Ophthalmology. 2000 Nov;107(11):2077-82. doi: 10.1016/s0161-6420(00)00371-7.
To test the feasibility of a new surgical technique aimed at replacing diseased corneal endothelium while minimizing visual recovery time.
Noncomparative, prospective, clinic-based, interventional case series.
A total of seven patients with aphakic bullous keratopathy (n = 2), pseudophakic bullous keratopathy (n = 4), or Fuchs' corneal dystrophy (n = 1) participated.
All patients underwent a surgical procedure including removal of the epithelium, creation of a 9.5-mm corneal flap, substitution of an underlying 6.5-mm button of deep stroma and endothelium with a 7.0-mm donor button, and suturing of the flap back into position using a 10-0 running nylon suture. In the two most recently operated patients, anterior lamella, 160 microm in thickness, was removed from the donor button before transplantation.
Visual acuity, refraction, keratometry, corneal topography.

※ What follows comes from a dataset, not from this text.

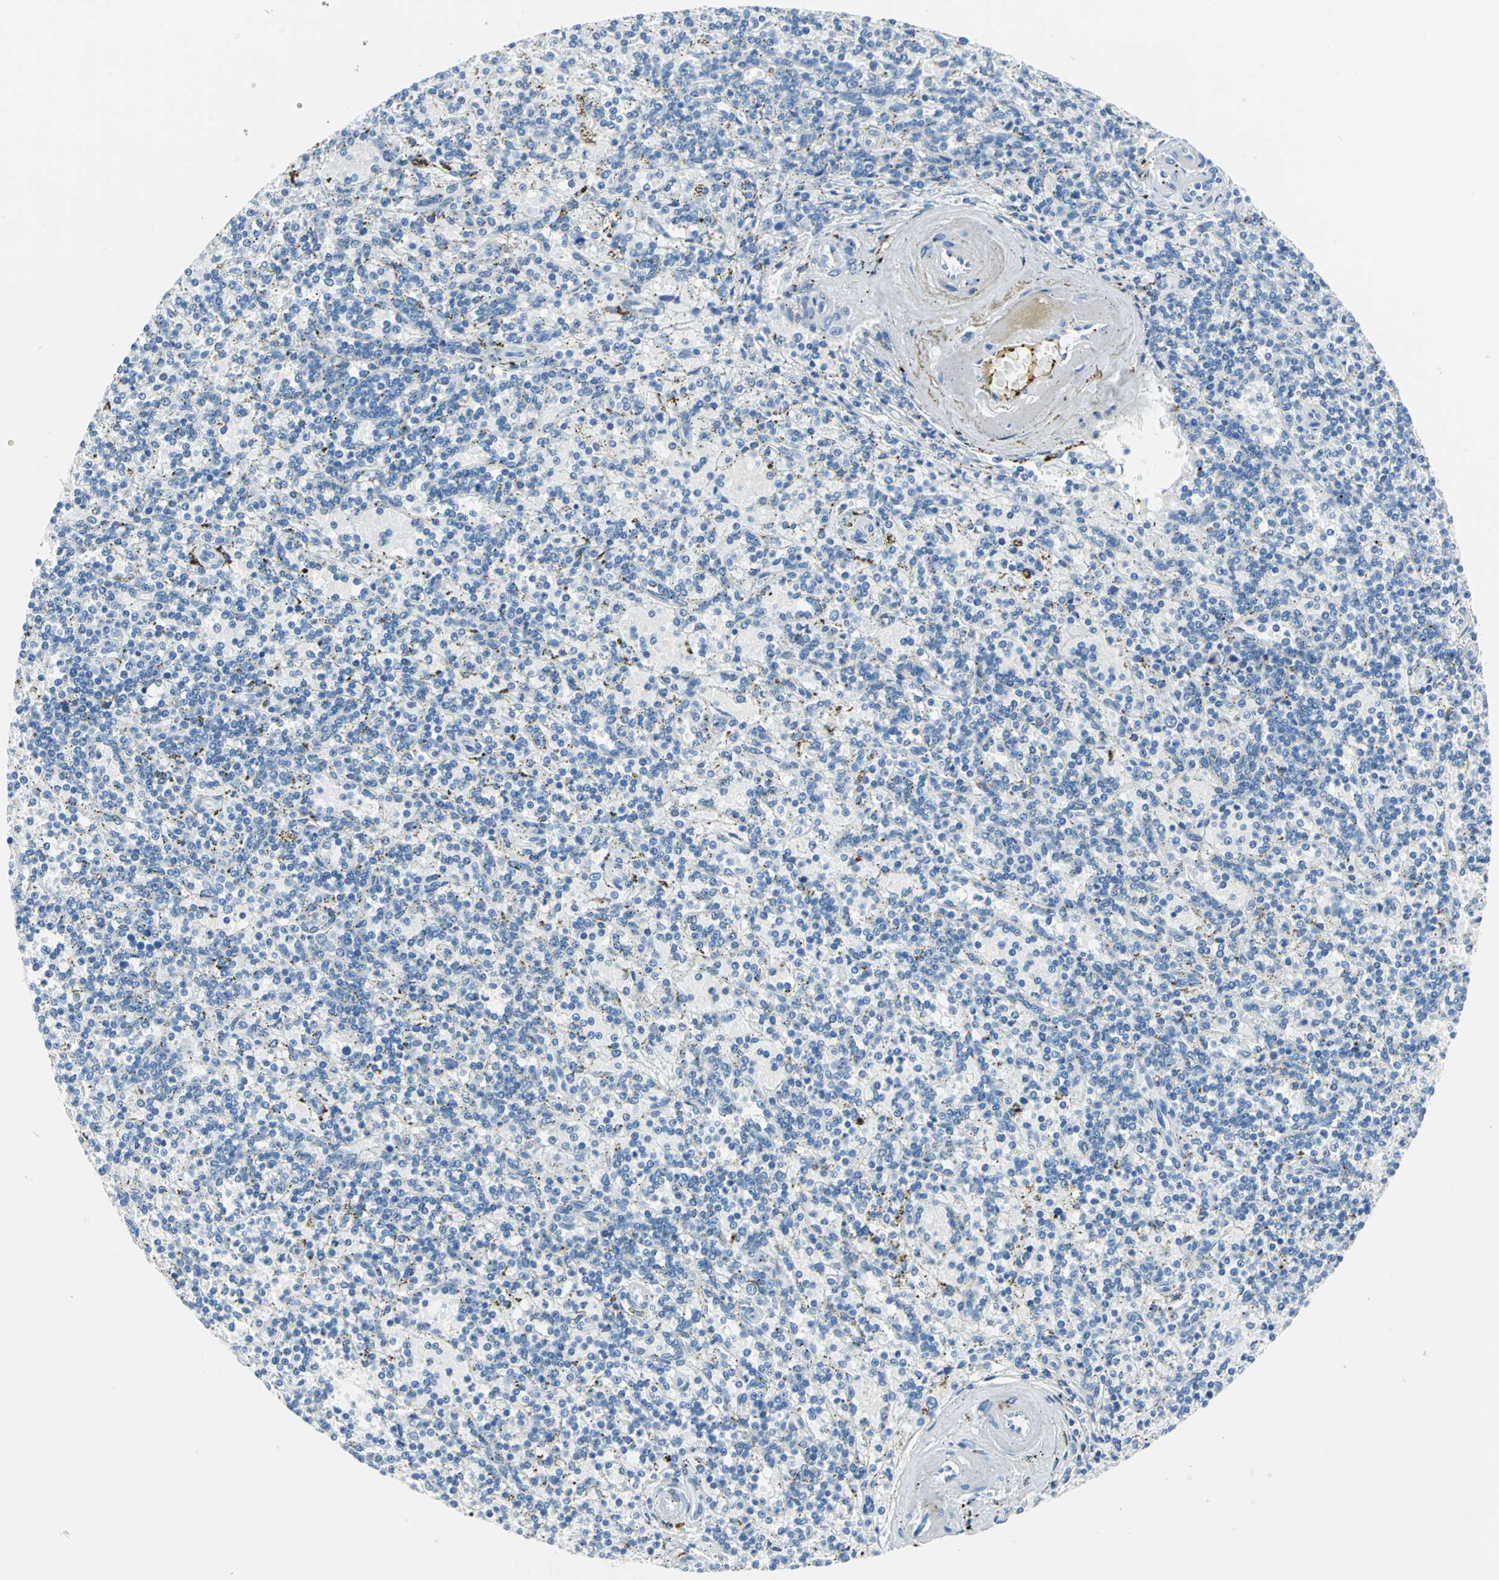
{"staining": {"intensity": "negative", "quantity": "none", "location": "none"}, "tissue": "lymphoma", "cell_type": "Tumor cells", "image_type": "cancer", "snomed": [{"axis": "morphology", "description": "Malignant lymphoma, non-Hodgkin's type, Low grade"}, {"axis": "topography", "description": "Spleen"}], "caption": "The image exhibits no significant staining in tumor cells of lymphoma. Nuclei are stained in blue.", "gene": "MUC4", "patient": {"sex": "male", "age": 73}}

All corneas were clear, and the surface reepithelialized within 4 weeks after surgery. Regular astigmatism of less than 4 diopters was recorded in all cases as early as 4 weeks after surgery. Epithelial interface ingrowth with extensive melting of the corneal flap was observed in one patient 3 months after surgery and was managed by removal of the flap and resuturing of the donor button.
Endokeratoplasty represents a promising alternative to conventional penetrating keratoplasty for patients with diseased corneal endothelium.